One single mom is sharing how "credit card fasting" worked for her, helping her go from living paycheck to paycheck, to buying a home.
Credit card debt is easy to pile on, but hard to pay off. For Lisa Samalonis, it was the key to rebuild her life after divorce.
"It was very important for me to preserve some of that money so that I could put it down for a down payment, and also to preserve through the divorce, to preserve my credit score so that I would be eligible for a mortgage," Samalonis said.
The New Jersey native said she had to adjust to living as a single mother of two on one income. So, she decided to go on what she calls a credit card fast.
"Not using my credit card in the beginning was a key factor in that, because when you're using cash or debit, you can see it as soon as you know you don't have enough money, it's right there, having the awareness to know that you're actually spending more than you have," Samalonis said.
Now, the single mom owns her own home and is sharing her top three steps to becoming financially free. Step one is breaking down your finances.

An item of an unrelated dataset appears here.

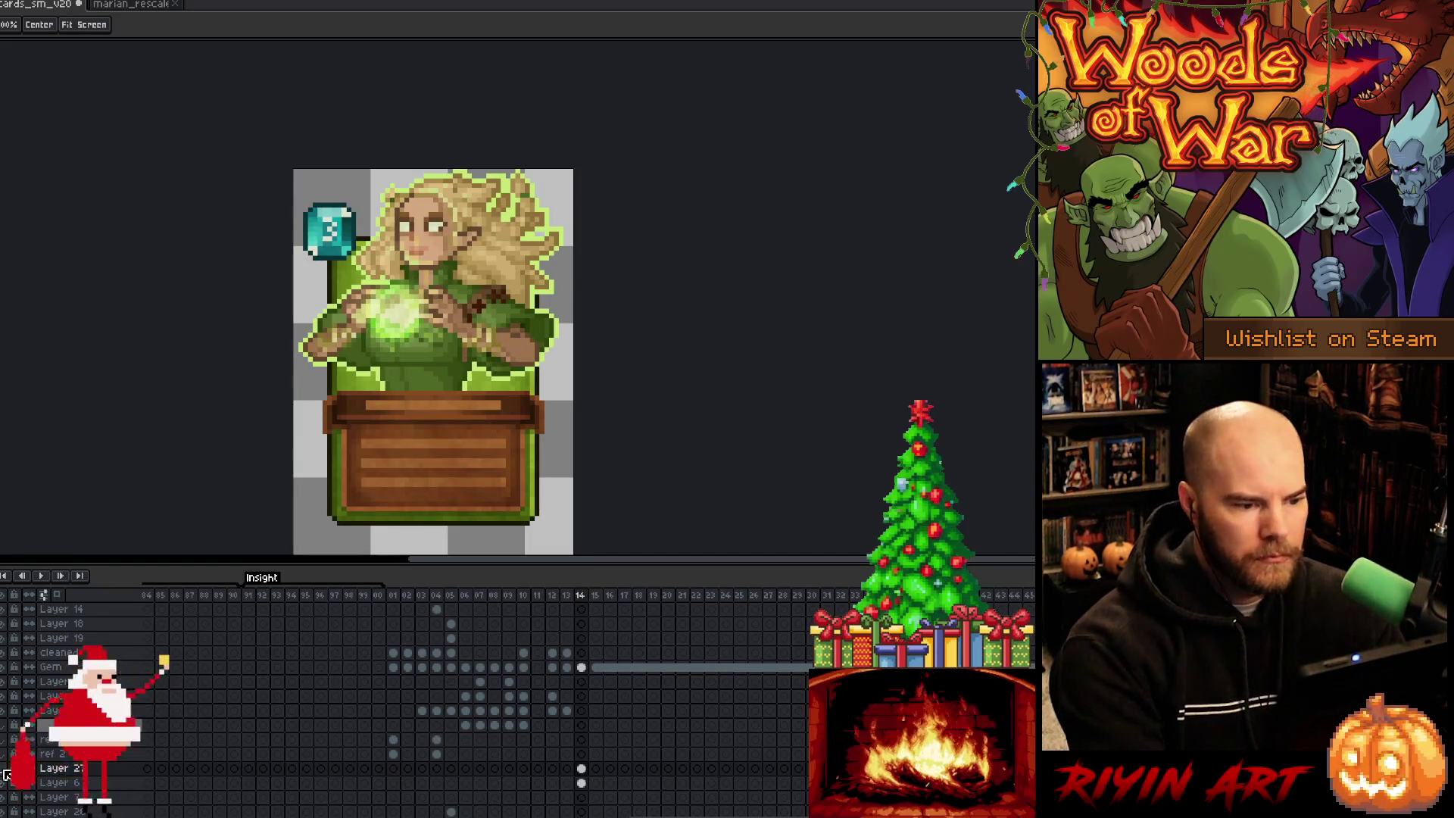
{"action": "left_click", "coordinate": [4, 783]}
{"action": "left_click", "coordinate": [3, 788]}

"Just had a notebook, and I wrote down a lot of my expenses, the ones that were most important at the top, like food and my mortgage or housing. And then, down the list of things that were less important. By kind of breaking it down and really being honest or like getting real with myself, that actually gave me control as I went forward," Samalonis said.
She said step two is use zero-based budgeting, if you must use a credit card.
"When you use your credit card, you take money that you have in your account and you put it into a category or you allocate it to what you've just spent," Samalonis said.
And finally, she said, plan ahead.
"I started to plan better. When unexpected expenses came up, either if it was things that were owed or if it was things that we wanted to do, I tried to plan ahead and so I would be able to save money each month towards that goal," Samalonis said.